Jak Scott

Personal information
- Born: 23 May 1991 (age 35)

Sport
- Country: Great Britain Scotland
- Sport: Swimming
- Event: Freestyle

Medal record
Representing Scotland
Commonwealth Games
| Silver medal – second place | 2010 Delhi | 4 × 200 m freestyle |
| Silver medal – second place | 2014 Glasgow | 4 × 200 m freestyle |

= Jak Scott =

Scottish swimmer

Jak Scott (born 23 May 1991) is a Scottish former swimmer.

Scott, a freestyle swimmer, was raised in the town of Hawick and would travel to Edinburgh for training. When he was aged 15 his family relocated to Bo'ness so they could be closer to Edinburgh.

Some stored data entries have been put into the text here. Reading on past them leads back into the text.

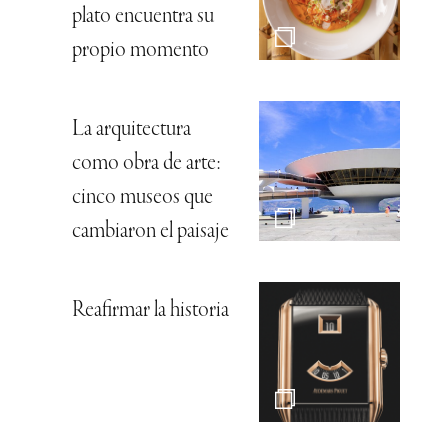
plato encuentra su
propio momento
La arquitectura
como obra de arte:
cinco museos que
cambiaron el paisaje
Reafirmar la historia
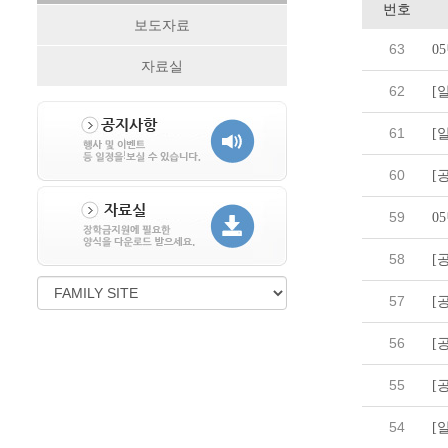
번호
보도자료
63
0
자료실
62
[
61
[
60
[
59
0
58
[
57
[
56
[
55
[
54
[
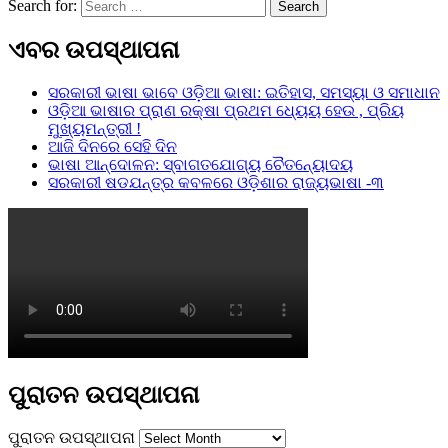
Search for:
Search
ଏବର ଉପସ୍ଥାପନା
ସରକାରୀ ଭାଷା ଭାବେ ଓଡ଼ିଆ ଭାଷା: ଇତିହାସ, ସମସ୍ୟା ଓ ସମାଧାନ
ଓଡ଼ିଆ ଭାଷାର ପ୍ରାଣ ରକ୍ଷା ପ୍ରଥମ ଧ୍ୟେୟ ହେଉ , ପ୍ରିୟ
ମୁଖ୍ୟମନ୍ତ୍ରୀ !
ଆଜି ଦିନରେ ସେହି ଦିନ
ଭାଷା ଆନ୍ଦୋଳନ: ସ୍ବାଗତଯୋଗ୍ୟ ଚୈତନ୍ୟୋଦୟ
ସରକାରୀ ଷଡଯନ୍ତ୍ର କବଳରେ ଓଡ଼ିଶାର ରାଜ୍ୟଭାଷା -୩
ପୁରାତନ ଉପସ୍ଥାପନା
ପୁରାତନ ଉପସ୍ଥାପନା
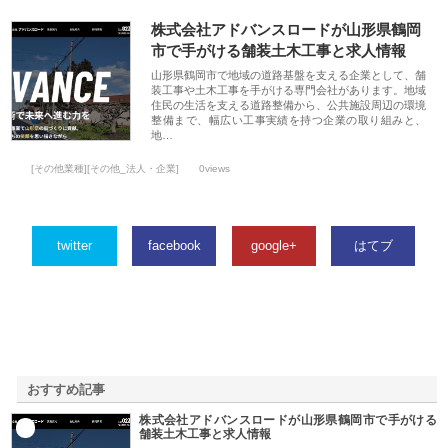
株式会社アドバンスロードが山形県鶴岡
市で手がける舗装土木工事と求人情報
山形県鶴岡市で地域の道路基盤を支える企業として、舗
装工事や土木工事を手がける専門会社があります。地域
住民の生活を支える道路整備から、公共施設周辺の環境
整備まで、幅広い工事実績を持つ企業の取り組みと、
地…
[その他業種][その他_法人・企業]
0views
twitter
facebook
google+
はてブ
おすすめ記事
株式会社アドバンスロードが山形県鶴岡市で手がける
1
舗装土木工事と求人情報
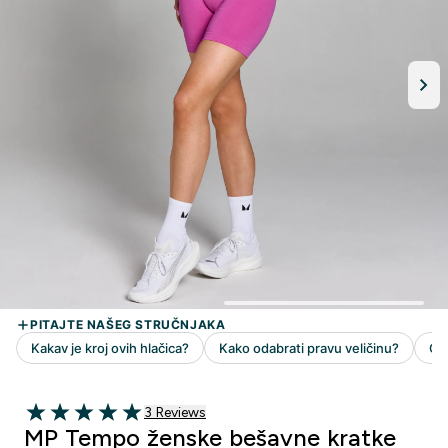
3 customer reviews
3 Reviews
5 out of 5 stars
MP Tempo ženske bešavne kratke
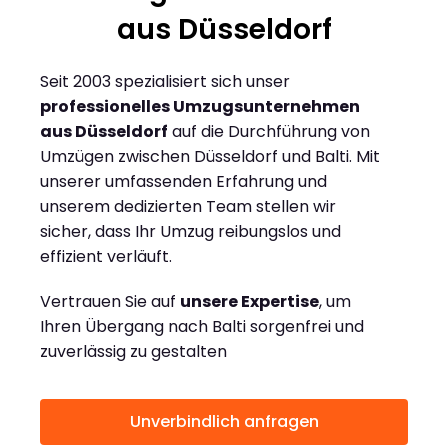
aus Düsseldorf
Seit 2003 spezialisiert sich unser
professionelles Umzugsunternehmen
aus Düsseldorf
auf die Durchführung von
Umzügen zwischen Düsseldorf und Balti. Mit
unserer umfassenden Erfahrung und
unserem dedizierten Team stellen wir
sicher, dass Ihr Umzug reibungslos und
effizient verläuft.
Vertrauen Sie auf
unsere Expertise
, um
Ihren Übergang nach Balti sorgenfrei und
zuverlässig zu gestalten
Unverbindlich anfragen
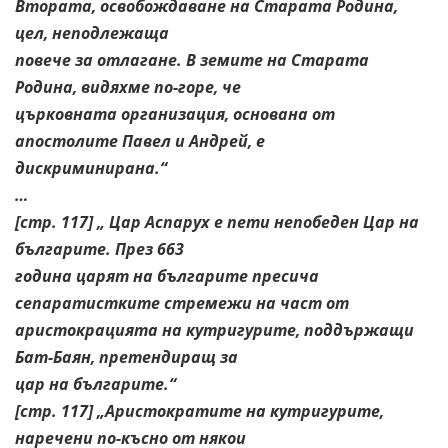
Втората, освобождаване на Старата Родина,
цел, неподлежаща
повече за отлагане. В земите на Старата
Родина, видяхме по-горе, че
църковната организация, основана от
апостолите Павел и Андрей, е
дискриминирана.“
…
[стр. 117] „ Цар Аспарух е пети непобеден Цар на
българите. През 663
година царят на българите пресича
сепаратистките стремежи на част от
аристокрацията на кутригурите, поддържащи
Бат-Баян, претендиращ за
цар на българите.“
[стр. 117] „Аристократите на кутригурите,
наречени по-късно от някои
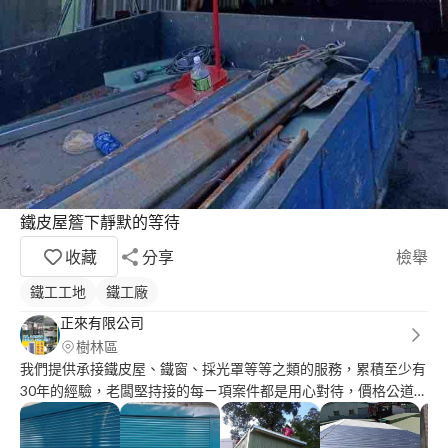
鐵皮屋簷下靜默的等待
收藏
分享
檢舉
鐵工工地
鐵工廠
正來有限公司
樹林區
我們提供承接鐵皮屋、鐵窗、採光罩等等之類的服務，累積至少有
30年的經驗，老闆堅持接的每ㄧ項案件都是用心對待，價格公道、
品質保證，幾乎接洽過的客戶有需要都會再回顧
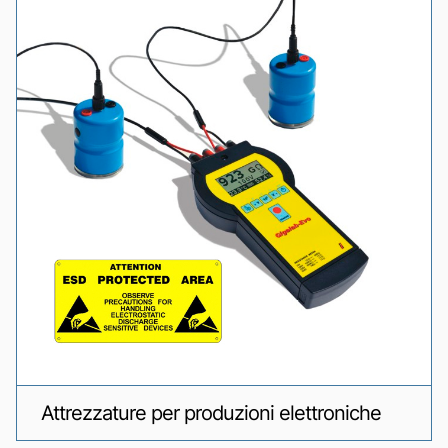
Attrezzature per produzioni elettroniche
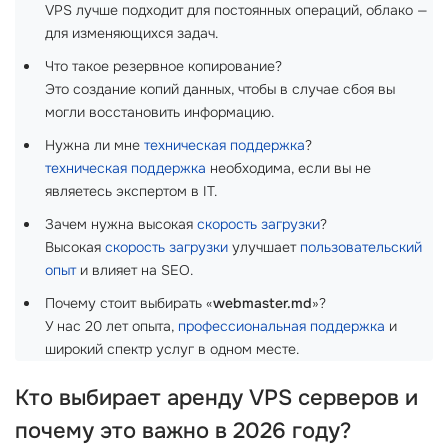
VPS лучше подходит для постоянных операций, облако —
для изменяющихся задач.
Что такое резервное копирование?
Это создание копий данных, чтобы в случае сбоя вы
могли восстановить информацию.
Нужна ли мне
техническая поддержка
?
техническая поддержка
необходима, если вы не
являетесь экспертом в IT.
Зачем нужна высокая
скорость загрузки
?
Высокая
скорость загрузки
улучшает
пользовательский
опыт
и влияет на SEO.
Почему стоит выбирать «
webmaster.md
»?
У нас 20 лет опыта,
профессиональная поддержка
и
широкий спектр услуг в одном месте.
Кто выбирает аренду
VPS серверов
и
почему это важно в 2026 году?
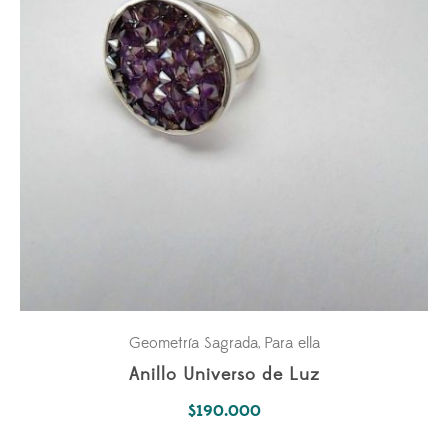
Geometría Sagrada
Para ella
,
Anillo Universo de Luz
$
190.000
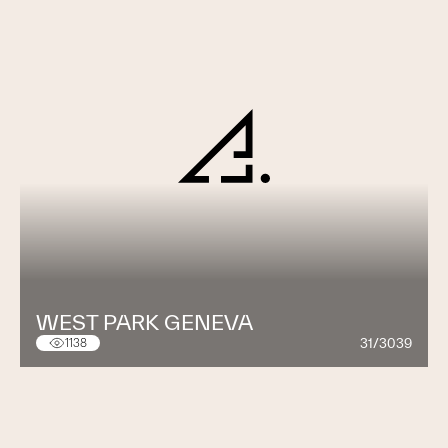
WEST PARK GENEVA
31/3039
1138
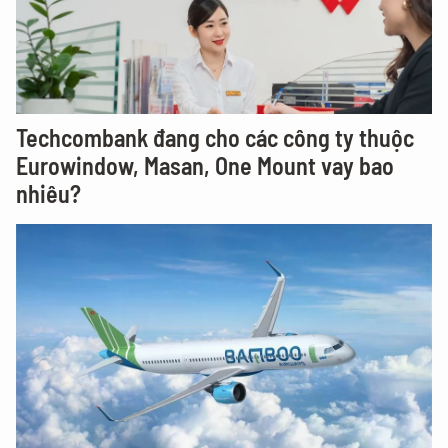
Techcombank đang cho các công ty thuộc
Eurowindow, Masan, One Mount vay bao
nhiêu?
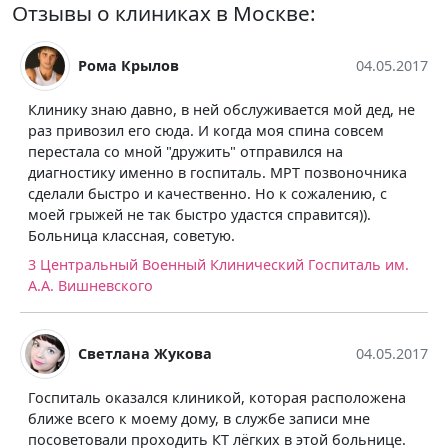
Отзывы о клиниках в Москве:
Рома Крылов
04.05.2017
Клинику знаю давно, в ней обслуживается мой дед, не
раз привозил его сюда. И когда моя спина совсем
перестала со мной "дружить" отправился на
диагностику именно в госпиталь. МРТ позвоночника
сделали быстро и качественно. Но к сожалению, с
моей грыжей не так быстро удастся справится)).
Больница классная, советую.
3 Центральный Военный Клинический Госпиталь им.
А.А. Вишневского
Светлана Жукова
04.05.2017
Госпиталь оказался клиникой, которая расположена
ближе всего к моему дому, в службе записи мне
посоветовали проходить КТ лёгких в этой больнице.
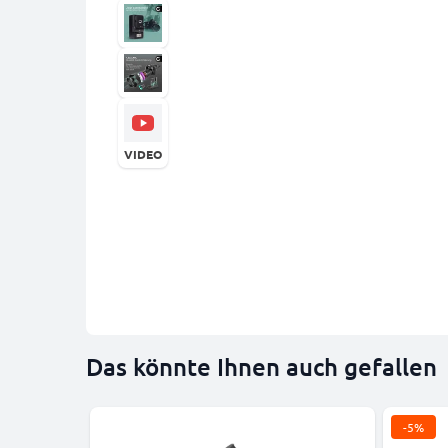
VIDEO
Das könnte Ihnen auch gefallen
-5%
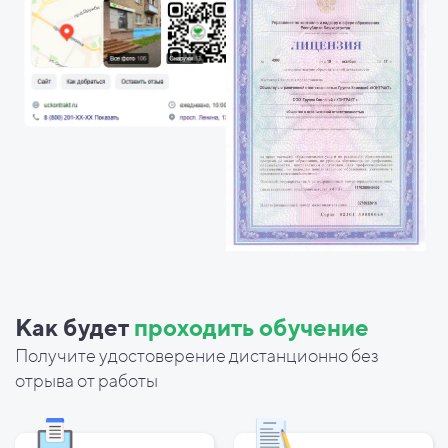
Как будет
проходить обучение
Получите удостоверение дистанционно без
отрыва от работы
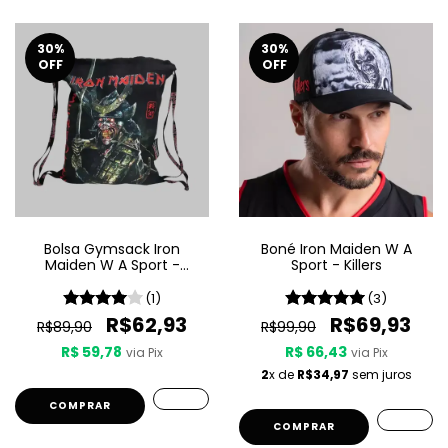
30
%
30
%
OFF
OFF
Bolsa Gymsack Iron
Boné Iron Maiden W A
Maiden W A Sport -
Sport - Killers
Senjutsu
(1)
(3)
R$62,93
R$69,93
R$89,90
R$99,90
R$ 59,78
R$ 66,43
via Pix
via Pix
2
x de
R$34,97
sem juros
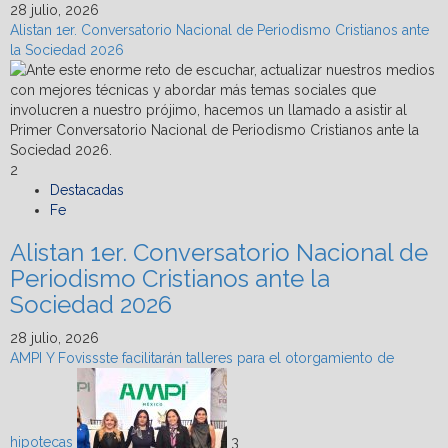
28 julio, 2026
Alistan 1er. Conversatorio Nacional de Periodismo Cristianos ante
la Sociedad 2026
2
Destacadas
Fe
Alistan 1er. Conversatorio Nacional de
Periodismo Cristianos ante la
Sociedad 2026
28 julio, 2026
AMPI Y Fovissste facilitarán talleres para el otorgamiento de
hipotecas
3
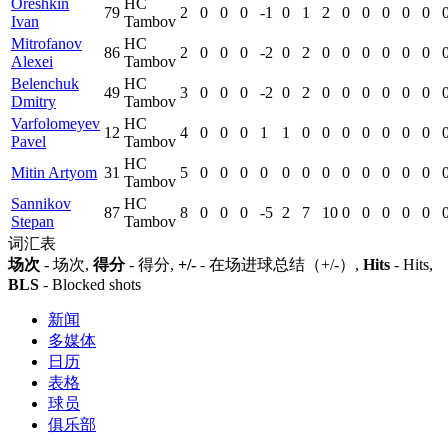
Oreshkin
HC
79
2
0
0
0
-1
0
1
2
0
0
0
0
0
Ivan
Tambov
Mitrofanov
HC
86
2
0
0
0
-2
0
2
0
0
0
0
0
0
Alexei
Tambov
Belenchuk
HC
49
3
0
0
0
-2
0
2
0
0
0
0
0
0
Dmitry
Tambov
Varfolomeyev
HC
12
4
0
0
0
1
1
0
0
0
0
0
0
0
Pavel
Tambov
HC
Mitin Artyom
31
5
0
0
0
0
0
0
0
0
0
0
0
0
Tambov
Sannikov
HC
87
8
0
0
0
-5
2
7
10
0
0
0
0
0
Stepan
Tambov
词汇表
场次
- 场次,
得分
- 得分,
+/-
- 在场进球总结（+/-）,
Hits
- Hits,
BLS
- Blocked shots
新闻
多媒体
日历
表格
球员
俱乐部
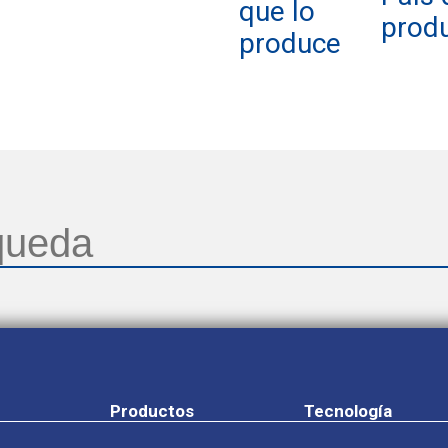
que lo
prod
produce
Productos
Tecnología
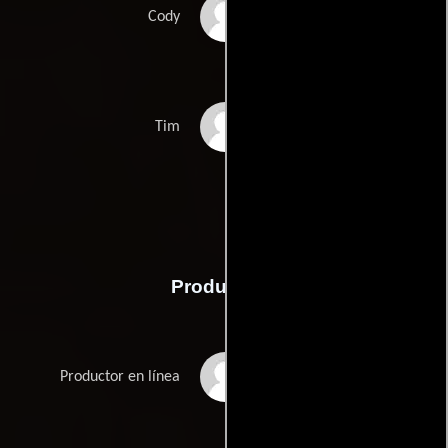
Ray Siegle
Cody
Laith Wallschleger
Tim
Producción
Christian Ackerman
Productor en línea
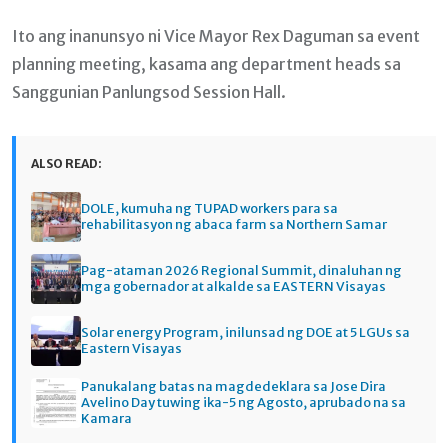
Ito ang inanunsyo ni Vice Mayor Rex Daguman sa event
planning meeting, kasama ang department heads sa
Sanggunian Panlungsod Session Hall.
ALSO READ:
DOLE, kumuha ng TUPAD workers para sa
rehabilitasyon ng abaca farm sa Northern Samar
Pag-ataman 2026 Regional Summit, dinaluhan ng
mga gobernador at alkalde sa EASTERN Visayas
Solar energy Program, inilunsad ng DOE at 5 LGUs sa
Eastern Visayas
Panukalang batas na magdedeklara sa Jose Dira
Avelino Day tuwing ika-5 ng Agosto, aprubado na sa
Kamara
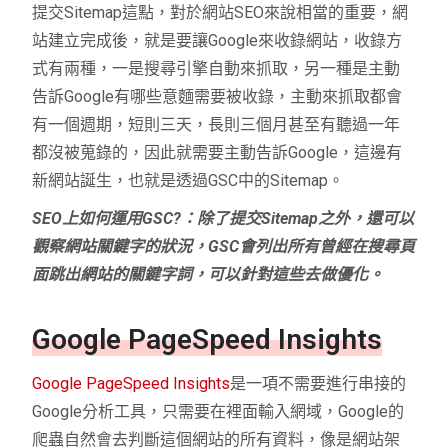
提交Sitemap這點，對於網站SEO來說相當的重要，網
站建立完成後，就是要讓Google來收錄網站，收錄方
式有兩種，一是搜尋引擎自動來抓取，另一種是主動
告訴Google有哪些意麵需要被收錄，主動來抓取都會
有一個週期，短則三天，長則三個月甚至有聽過一年
都沒被蒐錄的，因此就需要主動告訴Google，這邊有
新網站誕生，也就是透過GSC中的Sitemap。
SEO上如何運用GSC?：除了提交Sitemap之外，還可以
觀察網站關鍵字的狀況，GSC會列出所有曾經在搜尋頁
面跳出網站的關鍵字詞，可以針對這些去做優化。
Google PageSpeed Insights
Google PageSpeed Insights
是一項不需要進行串接的
Google分析工具，只需要在裡面輸入網域，Google的
爬蟲自然會去判斷這個網站的所有資料，像是網站架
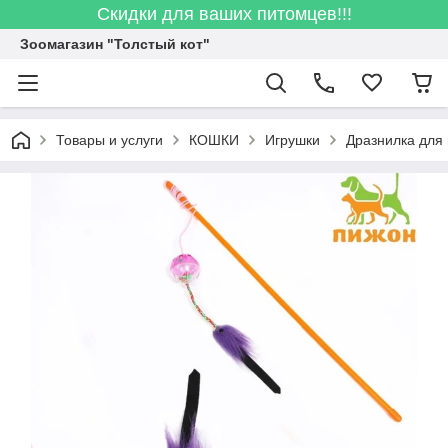
Скидки для ваших питомцев!!!
Зоомагазин "Толстый кот"
Товары и услуги
КОШКИ
Игрушки
Дразнилка для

As a 4 × 200 m freestyle relay swimmer, Scott won two silver medals for Scotland at the Commonwealth Games. In Delhi in 2010 he swam the third leg of the final and in Glasgow in 2014 he featured in the heats. He represented Great Britain at the 2011 and 2013 World Championships, reaching the 4 × 200 m freestyle final of the latter.

Scott swam for the University of Stirling.

Retiring in 2016, Scott had personal best times of 49.87 for the 100m freestyle and 1:48.00 for the 200m freestyle.